[Source material — start]

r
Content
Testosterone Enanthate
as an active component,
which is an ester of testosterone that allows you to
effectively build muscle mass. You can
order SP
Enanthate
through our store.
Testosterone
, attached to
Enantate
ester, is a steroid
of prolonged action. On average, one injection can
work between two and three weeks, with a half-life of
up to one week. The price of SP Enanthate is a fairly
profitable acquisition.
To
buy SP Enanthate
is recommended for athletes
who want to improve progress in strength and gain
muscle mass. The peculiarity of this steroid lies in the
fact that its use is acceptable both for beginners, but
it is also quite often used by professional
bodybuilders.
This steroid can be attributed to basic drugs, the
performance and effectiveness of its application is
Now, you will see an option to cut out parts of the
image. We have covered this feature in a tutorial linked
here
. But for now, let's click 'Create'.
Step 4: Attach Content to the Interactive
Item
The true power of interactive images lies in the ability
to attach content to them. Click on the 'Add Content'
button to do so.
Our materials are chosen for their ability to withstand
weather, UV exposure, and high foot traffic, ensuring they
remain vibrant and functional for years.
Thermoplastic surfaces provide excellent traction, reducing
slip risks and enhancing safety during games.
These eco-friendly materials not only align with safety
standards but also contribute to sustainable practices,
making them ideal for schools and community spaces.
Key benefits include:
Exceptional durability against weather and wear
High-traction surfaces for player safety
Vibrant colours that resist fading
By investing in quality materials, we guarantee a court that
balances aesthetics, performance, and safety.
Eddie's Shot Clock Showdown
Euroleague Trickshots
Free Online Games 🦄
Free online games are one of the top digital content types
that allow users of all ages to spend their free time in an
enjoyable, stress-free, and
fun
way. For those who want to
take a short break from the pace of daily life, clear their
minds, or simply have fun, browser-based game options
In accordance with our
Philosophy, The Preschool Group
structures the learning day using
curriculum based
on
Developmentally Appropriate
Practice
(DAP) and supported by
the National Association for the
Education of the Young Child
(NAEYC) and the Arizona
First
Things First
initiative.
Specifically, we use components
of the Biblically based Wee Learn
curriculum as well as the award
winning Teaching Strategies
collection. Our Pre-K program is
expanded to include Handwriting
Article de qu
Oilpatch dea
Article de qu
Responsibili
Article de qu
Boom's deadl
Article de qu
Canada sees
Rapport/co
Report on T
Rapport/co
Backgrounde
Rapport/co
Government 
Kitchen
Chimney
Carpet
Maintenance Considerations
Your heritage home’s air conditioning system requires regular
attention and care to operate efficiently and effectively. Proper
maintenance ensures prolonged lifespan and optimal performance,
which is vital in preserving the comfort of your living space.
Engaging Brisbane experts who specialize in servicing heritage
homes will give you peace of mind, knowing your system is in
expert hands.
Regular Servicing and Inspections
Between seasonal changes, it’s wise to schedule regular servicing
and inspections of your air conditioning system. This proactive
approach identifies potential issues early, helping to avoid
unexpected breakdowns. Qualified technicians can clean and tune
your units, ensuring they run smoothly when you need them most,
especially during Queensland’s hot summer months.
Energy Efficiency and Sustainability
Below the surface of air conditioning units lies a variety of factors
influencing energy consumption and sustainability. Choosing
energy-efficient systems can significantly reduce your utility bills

[Source material — finish]

**Work order:**
Once you find the line with "High-traction surfaces for player safety" above, print it and every line after it up to and including the line with "Specifically, we use components", exactly as written and nothing else.

**Task output:**
High-traction surfaces for player safety
Vibrant colours that resist fading
By investing in quality materials, we guarantee a court that
balances aesthetics, performance, and safety.
Eddie's Shot Clock Showdown
Euroleague Trickshots
Free Online Games 🦄
Free online games are one of the top digital content types
that allow users of all ages to spend their free time in an
enjoyable, stress-free, and
fun
way. For those who want to
take a short break from the pace of daily life, clear their
minds, or simply have fun, browser-based game options
In accordance with our
Philosophy, The Preschool Group
structures the learning day using
curriculum based
on
Developmentally Appropriate
Practice
(DAP) and supported by
the National Association for the
Education of the Young Child
(NAEYC) and the Arizona
First
Things First
initiative.
Specifically, we use components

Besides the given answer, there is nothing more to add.